Pagi itu, Sudrun menghampiri mbah kiai Asmuni yang sedang menikmati kopi hangatnya sambil menghisap rokok kobot dengan begitu nikmatnya.
“Orang-orang sedang ramai membahas ucapan selamat natal, kiai,” pancing Sudrun.
“Halah, yawes lah, Drun. Kesenangan orang itu beda-beda dan juga musiman,” respon sang kiai.
“Musiman bagaimana to, kiai?” tanya Sudrun penasaran.
“Lha dulu musimnya kafir cina, semuanya membahas kafir dan cina. Kafir cina selesai ganti lagi musim PKI. Sekarang isu PKI sudah tidak menarik. Sebelumnya juga ramai bahas LGBT. Sekarang sedang ramai isu selamat natal ya karena sebentar lagi dua lima Desember,” tukas kiai.
“Iya ya. Setelah ini mungkin akan beda bahasan lagi ya kiai?” tegas Sudrun.
“Ya pastinya begitu,” jawab kiai.
Sambil tersenyum Mbah Kyai Asmuni pun menyeruput kopinya dilanjut dengan menyedot rokok kobot yang dipegangnya. Sudrun pun yang penasaran tentang hukum mengucap selamat hari natal lantas bertanya lagi sama mbah Kiai Asmuni.
“Kiai, maaf sebelumnya saya mau tanya, orang Islam mengucapkan selamat natal itu hukum aslinya bagaimana to?” Sudrun kembali membuka pembicaraan.
“Hukumnya ada lima, Drun,”
“Lha kok bisa ada lima itu apa saja, Yai?” Sudrun semakin dibuat penasaran.
“Ya bisa wajib, bisa haram dan semacamnya. Itu maksudnya,”
“Hmmm…” Sudrun pun tertegun mendengarkan.
Sreeeeeet _____________
“Yang wajib itu bagaimana, yai?”
“Itu hukumnya bagi pak Presiden. Sebab mengucapkan selamat hari natal itu simbol bahwa Presiden mengayomi rakyatnya. Lha mengayomi rakyat kan wajib to?” terang sang kiai.
“Kemudian yang sunnah bagaimana, yai?”
“Yang sunnah itu hukum bagi pegawai yang memiliki juragan Nasrani. Lha daripada THRnya nggak cair hanya karena bersikukuh tidak mau mengucapkan selamat natal kepada juragannya? Lagian, apa sih susahnya mengucapkan selamat natal dan berbuat baik kepada yang beda agama? Apalagi kalua orang itu majikan yang sudah memberikan uang dan ma’isyah hidup berkali-kali? Yang penting hati kita tetap teguh kepada Allah,” urai kiai.
“Iya mbah, benar. Lalu yang mubah bagaimana?”
“Itu kalau misalnya kamu memiliki teman nasrani dan mengucapkan selamat natal untuk merawat dan menjada pertemanan dan menghormati yang berbeda agama,”
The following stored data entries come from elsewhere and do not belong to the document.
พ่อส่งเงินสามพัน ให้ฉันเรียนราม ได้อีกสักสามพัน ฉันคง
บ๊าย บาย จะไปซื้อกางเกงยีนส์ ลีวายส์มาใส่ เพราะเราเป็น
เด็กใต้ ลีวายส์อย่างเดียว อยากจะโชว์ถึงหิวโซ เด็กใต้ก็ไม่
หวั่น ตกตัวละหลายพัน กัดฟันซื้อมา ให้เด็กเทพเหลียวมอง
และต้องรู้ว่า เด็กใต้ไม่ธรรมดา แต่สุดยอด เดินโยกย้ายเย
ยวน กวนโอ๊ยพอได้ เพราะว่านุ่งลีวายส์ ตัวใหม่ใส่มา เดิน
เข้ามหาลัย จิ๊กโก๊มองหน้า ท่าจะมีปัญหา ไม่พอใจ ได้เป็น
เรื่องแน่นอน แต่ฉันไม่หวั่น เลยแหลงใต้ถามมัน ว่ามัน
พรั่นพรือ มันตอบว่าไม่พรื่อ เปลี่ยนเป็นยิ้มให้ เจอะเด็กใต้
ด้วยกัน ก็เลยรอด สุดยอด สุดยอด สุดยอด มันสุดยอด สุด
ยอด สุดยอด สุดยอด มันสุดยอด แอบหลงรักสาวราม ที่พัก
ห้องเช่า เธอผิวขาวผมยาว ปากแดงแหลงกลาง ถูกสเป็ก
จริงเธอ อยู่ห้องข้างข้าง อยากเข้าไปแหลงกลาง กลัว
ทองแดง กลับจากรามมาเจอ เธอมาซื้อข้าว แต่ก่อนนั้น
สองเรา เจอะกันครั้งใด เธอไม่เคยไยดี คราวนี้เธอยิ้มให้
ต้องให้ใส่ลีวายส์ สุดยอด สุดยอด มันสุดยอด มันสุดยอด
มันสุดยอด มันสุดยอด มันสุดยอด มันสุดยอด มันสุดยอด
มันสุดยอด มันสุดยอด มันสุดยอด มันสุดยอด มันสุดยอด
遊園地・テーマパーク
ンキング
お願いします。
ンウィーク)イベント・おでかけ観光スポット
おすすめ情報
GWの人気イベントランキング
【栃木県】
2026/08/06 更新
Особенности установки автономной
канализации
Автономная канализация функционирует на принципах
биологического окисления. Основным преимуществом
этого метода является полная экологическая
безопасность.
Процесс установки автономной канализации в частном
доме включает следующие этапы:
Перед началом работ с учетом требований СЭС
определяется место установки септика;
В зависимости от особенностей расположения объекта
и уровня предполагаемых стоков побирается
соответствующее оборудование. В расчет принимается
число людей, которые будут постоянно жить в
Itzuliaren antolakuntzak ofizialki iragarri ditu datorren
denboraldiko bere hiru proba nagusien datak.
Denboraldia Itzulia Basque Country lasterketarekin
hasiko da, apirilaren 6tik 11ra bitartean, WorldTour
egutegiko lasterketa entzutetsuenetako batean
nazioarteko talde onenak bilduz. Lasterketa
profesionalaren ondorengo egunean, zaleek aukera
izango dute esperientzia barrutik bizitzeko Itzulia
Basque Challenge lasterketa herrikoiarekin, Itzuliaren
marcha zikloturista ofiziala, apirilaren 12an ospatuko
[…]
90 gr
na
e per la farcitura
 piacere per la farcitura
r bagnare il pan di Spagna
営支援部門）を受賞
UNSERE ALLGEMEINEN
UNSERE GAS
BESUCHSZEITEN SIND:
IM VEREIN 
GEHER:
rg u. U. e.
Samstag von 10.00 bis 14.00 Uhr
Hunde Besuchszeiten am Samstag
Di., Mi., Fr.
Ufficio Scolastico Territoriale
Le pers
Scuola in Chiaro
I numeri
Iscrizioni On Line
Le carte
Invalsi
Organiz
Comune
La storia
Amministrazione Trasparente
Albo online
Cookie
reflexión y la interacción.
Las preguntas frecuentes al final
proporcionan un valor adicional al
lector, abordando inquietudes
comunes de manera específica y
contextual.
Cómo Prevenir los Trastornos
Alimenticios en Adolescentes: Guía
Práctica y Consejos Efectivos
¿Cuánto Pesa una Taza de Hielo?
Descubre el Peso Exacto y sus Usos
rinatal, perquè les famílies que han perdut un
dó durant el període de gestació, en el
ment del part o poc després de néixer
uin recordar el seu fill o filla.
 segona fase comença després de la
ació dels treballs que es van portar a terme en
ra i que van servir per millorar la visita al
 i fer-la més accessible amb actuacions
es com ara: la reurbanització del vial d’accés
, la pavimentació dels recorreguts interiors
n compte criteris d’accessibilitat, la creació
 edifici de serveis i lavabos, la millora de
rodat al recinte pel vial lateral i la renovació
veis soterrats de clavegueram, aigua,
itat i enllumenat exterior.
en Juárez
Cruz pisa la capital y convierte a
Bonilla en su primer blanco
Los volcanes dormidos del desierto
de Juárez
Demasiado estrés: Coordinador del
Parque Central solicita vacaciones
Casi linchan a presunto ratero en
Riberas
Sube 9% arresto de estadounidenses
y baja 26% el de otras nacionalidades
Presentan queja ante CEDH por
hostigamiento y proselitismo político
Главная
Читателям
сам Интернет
“Kemudian yang makruh, yai?”
“Itu untuk kasus ketika kamu tidak punya teman atau kenalan Nasrani. Untuk apa mengucapkan selamat natal lha wong tidak ada kenalan yang merayakan? Tidak ada manfaatnya. Lebih baik diam saja sebab hukumnya makruh. Lebih baik tidak usah dilakukan,”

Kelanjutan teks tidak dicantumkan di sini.